There are severe financial, health and emotional consequences across our community when people’s incomes are squeezed like this, but there is also a huge threat to our shared human dignity.
For all our differences across society, there is one common aspiration – we all want to live with dignity, and to be able to participate fully and freely in our communities.
And we all want that dignity, not just for ourselves but for each other. It is not so long ago that millions of us joined the collective mutual aid effort during the pandemic, because we are intrinsically unhappy seeing our neighbours going without.
In our communities, when one of us suffers, we all do. Polling earlier this year showed that almost nine in 10 UK adults says more should be done to tackle poverty in this country. There’s an overwhelming appetite for change, and it’s time for the country’s politicians to heed that call.

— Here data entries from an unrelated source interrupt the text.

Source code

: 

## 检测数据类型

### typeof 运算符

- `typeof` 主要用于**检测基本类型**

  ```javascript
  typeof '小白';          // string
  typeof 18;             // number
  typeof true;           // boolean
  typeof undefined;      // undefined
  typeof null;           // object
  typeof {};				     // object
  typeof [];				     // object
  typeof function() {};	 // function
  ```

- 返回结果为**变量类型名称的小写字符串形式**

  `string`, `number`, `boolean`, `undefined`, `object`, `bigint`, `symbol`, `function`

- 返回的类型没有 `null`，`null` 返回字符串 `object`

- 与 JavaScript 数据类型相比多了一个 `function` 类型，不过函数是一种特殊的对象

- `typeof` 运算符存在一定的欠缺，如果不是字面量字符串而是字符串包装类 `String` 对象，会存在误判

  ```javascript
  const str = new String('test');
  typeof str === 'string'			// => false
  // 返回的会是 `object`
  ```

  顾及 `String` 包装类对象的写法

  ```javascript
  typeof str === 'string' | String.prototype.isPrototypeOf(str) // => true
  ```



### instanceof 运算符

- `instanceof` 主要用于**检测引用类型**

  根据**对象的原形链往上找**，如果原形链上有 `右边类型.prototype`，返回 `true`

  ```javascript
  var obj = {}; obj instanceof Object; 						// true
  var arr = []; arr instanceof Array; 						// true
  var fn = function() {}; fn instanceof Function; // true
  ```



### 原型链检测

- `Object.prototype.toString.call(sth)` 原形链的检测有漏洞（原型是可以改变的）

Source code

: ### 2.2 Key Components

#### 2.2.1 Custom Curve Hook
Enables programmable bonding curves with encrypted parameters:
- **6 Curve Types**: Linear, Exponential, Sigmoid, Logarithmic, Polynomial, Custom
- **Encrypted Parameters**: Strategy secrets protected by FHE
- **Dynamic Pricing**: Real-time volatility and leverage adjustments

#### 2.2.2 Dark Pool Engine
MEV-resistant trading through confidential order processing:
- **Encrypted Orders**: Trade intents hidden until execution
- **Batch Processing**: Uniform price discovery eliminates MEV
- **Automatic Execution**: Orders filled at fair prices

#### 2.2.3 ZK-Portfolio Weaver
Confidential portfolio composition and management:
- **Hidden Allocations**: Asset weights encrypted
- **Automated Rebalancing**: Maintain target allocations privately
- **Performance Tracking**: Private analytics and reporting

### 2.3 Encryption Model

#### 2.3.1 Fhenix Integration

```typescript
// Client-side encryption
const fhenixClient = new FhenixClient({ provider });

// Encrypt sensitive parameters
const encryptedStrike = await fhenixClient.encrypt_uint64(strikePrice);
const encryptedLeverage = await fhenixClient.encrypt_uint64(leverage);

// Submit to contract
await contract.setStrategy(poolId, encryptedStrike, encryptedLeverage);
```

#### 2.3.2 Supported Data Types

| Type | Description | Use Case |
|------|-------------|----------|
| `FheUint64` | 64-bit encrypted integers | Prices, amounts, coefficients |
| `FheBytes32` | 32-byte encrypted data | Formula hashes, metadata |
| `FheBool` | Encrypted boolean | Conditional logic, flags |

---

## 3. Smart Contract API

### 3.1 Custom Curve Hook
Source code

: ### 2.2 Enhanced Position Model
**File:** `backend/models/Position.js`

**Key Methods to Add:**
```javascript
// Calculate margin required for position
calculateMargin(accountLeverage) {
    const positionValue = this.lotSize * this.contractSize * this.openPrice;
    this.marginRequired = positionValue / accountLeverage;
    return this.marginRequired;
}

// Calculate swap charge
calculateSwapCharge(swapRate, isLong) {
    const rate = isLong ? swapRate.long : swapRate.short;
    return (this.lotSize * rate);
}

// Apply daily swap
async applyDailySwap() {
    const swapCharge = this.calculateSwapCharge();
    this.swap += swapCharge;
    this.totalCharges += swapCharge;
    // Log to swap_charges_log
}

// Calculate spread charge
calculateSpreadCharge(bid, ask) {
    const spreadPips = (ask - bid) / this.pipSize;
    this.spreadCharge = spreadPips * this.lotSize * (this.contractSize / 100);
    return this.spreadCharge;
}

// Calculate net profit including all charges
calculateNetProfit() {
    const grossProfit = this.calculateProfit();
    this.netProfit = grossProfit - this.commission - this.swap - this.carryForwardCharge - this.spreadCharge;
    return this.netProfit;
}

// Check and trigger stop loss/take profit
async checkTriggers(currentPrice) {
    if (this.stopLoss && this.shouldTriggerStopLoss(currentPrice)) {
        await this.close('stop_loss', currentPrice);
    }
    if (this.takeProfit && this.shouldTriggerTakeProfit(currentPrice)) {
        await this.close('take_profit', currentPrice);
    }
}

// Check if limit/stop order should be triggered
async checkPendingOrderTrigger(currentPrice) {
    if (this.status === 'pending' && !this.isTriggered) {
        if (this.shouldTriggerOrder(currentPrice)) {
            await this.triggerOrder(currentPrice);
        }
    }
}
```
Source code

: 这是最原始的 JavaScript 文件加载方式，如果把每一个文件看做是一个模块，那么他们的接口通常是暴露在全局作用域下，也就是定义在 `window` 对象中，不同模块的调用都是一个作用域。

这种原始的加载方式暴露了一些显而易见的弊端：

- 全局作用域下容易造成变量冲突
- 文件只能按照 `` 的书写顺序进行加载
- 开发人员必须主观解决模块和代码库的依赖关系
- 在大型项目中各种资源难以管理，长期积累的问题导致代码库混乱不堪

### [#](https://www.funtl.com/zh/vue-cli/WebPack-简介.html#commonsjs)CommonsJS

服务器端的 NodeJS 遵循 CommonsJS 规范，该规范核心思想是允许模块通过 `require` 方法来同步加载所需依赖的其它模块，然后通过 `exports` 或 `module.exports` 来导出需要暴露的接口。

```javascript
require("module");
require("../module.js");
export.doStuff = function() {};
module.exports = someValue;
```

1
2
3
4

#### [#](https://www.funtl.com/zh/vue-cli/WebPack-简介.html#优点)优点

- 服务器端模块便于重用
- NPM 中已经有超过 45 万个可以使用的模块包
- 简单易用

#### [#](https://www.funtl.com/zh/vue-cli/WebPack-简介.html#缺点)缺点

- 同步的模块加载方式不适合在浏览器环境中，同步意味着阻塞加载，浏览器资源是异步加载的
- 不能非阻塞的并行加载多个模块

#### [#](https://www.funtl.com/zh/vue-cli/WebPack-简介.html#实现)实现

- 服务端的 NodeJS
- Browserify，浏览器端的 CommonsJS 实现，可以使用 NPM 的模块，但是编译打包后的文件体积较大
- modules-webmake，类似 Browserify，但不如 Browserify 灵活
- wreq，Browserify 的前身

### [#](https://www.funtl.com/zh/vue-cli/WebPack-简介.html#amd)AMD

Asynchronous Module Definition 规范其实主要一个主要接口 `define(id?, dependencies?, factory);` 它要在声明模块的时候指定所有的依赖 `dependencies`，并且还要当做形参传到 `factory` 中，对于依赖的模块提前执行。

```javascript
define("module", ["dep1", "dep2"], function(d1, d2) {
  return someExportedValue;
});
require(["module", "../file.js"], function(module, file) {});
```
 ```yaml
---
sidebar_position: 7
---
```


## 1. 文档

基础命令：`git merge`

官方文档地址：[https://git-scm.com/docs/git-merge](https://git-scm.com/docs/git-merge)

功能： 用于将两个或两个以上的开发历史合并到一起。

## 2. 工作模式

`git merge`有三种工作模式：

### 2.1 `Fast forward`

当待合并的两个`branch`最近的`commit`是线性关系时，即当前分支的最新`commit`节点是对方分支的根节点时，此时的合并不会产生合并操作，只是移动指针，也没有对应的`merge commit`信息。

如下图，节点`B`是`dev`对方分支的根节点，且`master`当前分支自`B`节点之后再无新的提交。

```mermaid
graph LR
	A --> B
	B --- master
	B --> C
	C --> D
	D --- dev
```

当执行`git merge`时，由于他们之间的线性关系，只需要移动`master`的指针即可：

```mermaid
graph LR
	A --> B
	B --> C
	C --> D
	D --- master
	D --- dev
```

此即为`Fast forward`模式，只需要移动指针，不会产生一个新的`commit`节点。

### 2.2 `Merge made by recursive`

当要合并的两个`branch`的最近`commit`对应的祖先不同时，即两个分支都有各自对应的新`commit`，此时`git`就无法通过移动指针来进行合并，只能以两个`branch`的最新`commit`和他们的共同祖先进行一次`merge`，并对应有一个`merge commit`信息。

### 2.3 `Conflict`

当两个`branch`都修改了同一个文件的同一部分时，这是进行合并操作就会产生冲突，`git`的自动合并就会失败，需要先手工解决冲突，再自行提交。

The dignity of people on low incomes is consistently threatened. Sometimes by powerful employers who don’t pay people enough to live on. Sometimes by politicians who choose to keep benefits debilitatingly low. Sometimes by unequally distributed care that isn’t sufficient for everyone. And sometimes by entrenched power structures that exclude people who know first-hand what life in deep hardship is like.
This isn’t right, but it can change. This week is Challenge Poverty Week in England and Wales, a week in which hundreds of people speak up about solutions that are working well at local level, and which could be emulated more widely.
You might hear about Poverty Truth Commissions, which bring people together at town or city level, merging people’s myriad of expertise and insights – crucially, paying as much heed to the voices of residents as professionals. There have been successful ones already in Leeds, and a York one is ongoing, bringing together the people who make key decisions and the people who are most impacted by them.